The Chronicle (South Tyneside and Durham)
ON THIS DAY
1556:
Thomas Cranmer, first Protestant Archbishop of Canterbury, was condemned as a heretic under Catholic Queen Mary I and burned at the stake in Oxford.
1685:
Composer Johann Sebastian Bach was born in Eisenach, Germany.
1861:
Albert Chevalier, composer and singer of cockney songs, including My Old Dutch and Knocked ‘Em In The Old Kent Road, was born in London.
1918:
The last major German offensive of the First World War began on the
Somme.
1933:
The first Nazi concentration camp was completed in Germany.
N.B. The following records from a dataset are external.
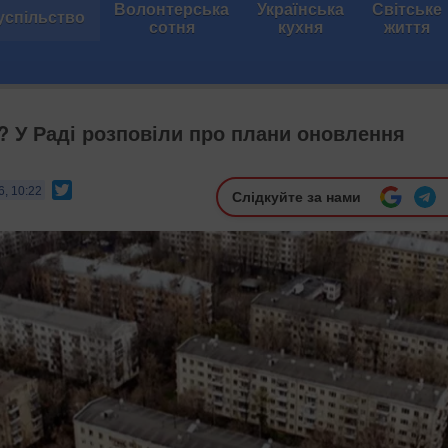
Волонтерська
Українська
Світське
успільство
сотня
кухня
життя
? У Раді розповіли про плани оновлення
Twitter
6, 10:22
Слідкуйте за нами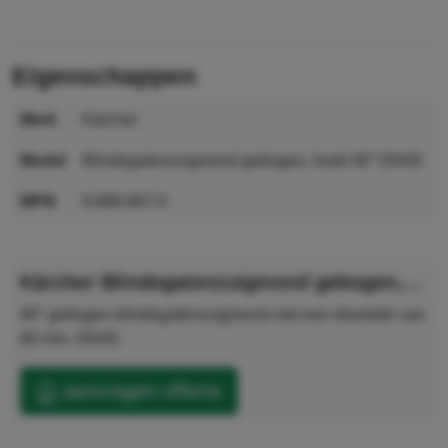
eigenschappen
merk
Kärcher
model
Blindegatenzuigmond gebogen, hoek 90° DN40
MPN
9.989-667.0
GTIN
4054278687261
Kärcher Blindegatenzuigmond gebogen, hoek 90° DN40
90° gebogen blindegatenzuigmond met een diameter van
60 mm. DN40.
aanvragen offerte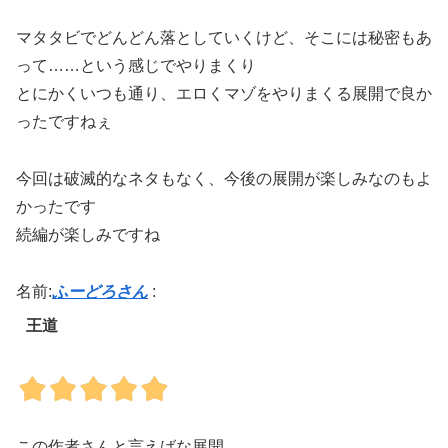
マタタビでどんどん落としていくけど、そこには秘密もあ
って……という感じでやりまくり
とにかくいつも通り、エロくマゾをやりまくる展開で良か
ったですねぇ
今回は破滅的なネタもなく、今後の展開が楽しみなのもよ
かったです
続編が楽しみですね
名前:
ふーどろさん
:
王道
この作者さんと言えばな展開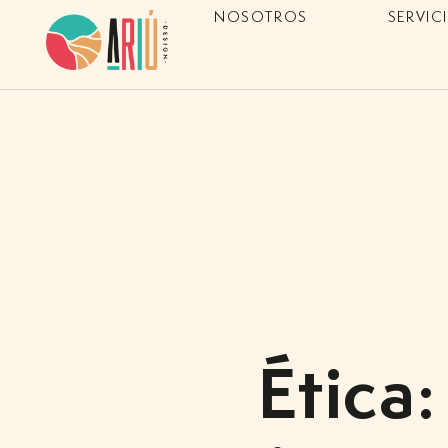
NOSOTROS
SERVIC
Ética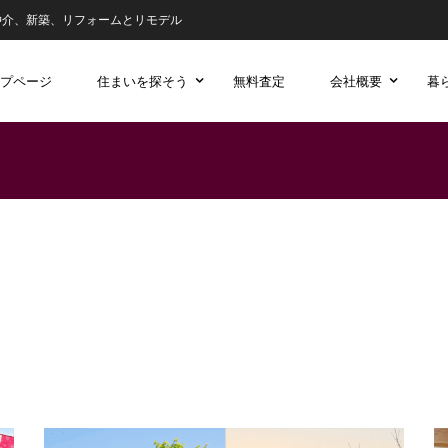
仲介、新築、リフォームとリモデル
プページ
住まいを探そう
無料査定
会社概要
暮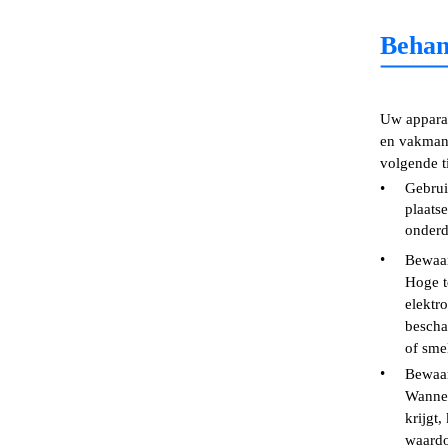
Behan
Uw apparaa
en vakman
volgende t
•
Gebrui
plaats
onderd
•
Bewaar
Hoge t
elektr
bescha
of sme
•
Bewaar
Wannee
krijgt,
waardo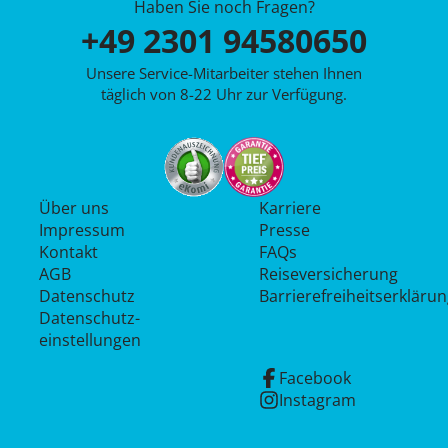
Haben Sie noch Fragen?
+49 2301 94580650
Unsere Service-Mitarbeiter stehen Ihnen
täglich von 8-22 Uhr zur Verfügung.
Über uns
Karriere
Impressum
Presse
Kontakt
FAQs
AGB
Reiseversicherung
Datenschutz
Barrierefreiheitserkläru
Datenschutz­
einstellungen
Facebook
Instagram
It served as a prototype and model for the others that followed including Auschwitz.
1960:
The Sharpeville massacre took place in the Transvaal, South Africa, when police fired on a demonstration against Pass Laws, killing 69 people.
1963:
Alcatraz, the notorious maximum security prison in San Francisco Bay, was closed.
1985:
Riot police shot dead 17 black people at South Africa’s Langa township on the 25th anniversary of the Sharpeville massacre.
1991:
The poll tax was ditched as Environment Secretary Michael Heseltine unveiled a new property tax to replace it.
1993:
The IRA claimed responsibility for two bomb attacks in Warrington which killed a four-year-old child.
1995:
Police raided the Tokyo headquarters of the Aum Shinrikyo religious sect after Sarin nerve gas was released on five trains in the Tokyo underground system.
ON THIS DAY LAST YEAR:
A 104-year-old woman put her Somerset house on the market, after living in it for 102 years.
BIRTHDAYS:
Michael Heseltine, former deputy prime minister, 91; Gary Oldman, actor, 66; Matthew Broderick, actor, 62; Rosie O’donnell, actress, 62; Ieuan Evans, former rugby player, 60; Matthew Maynard, former cricketer, 58; Adrian Chiles, TV presenter, 57; Mark Williams, snooker player, 49; Ronaldinho, footballer, 44.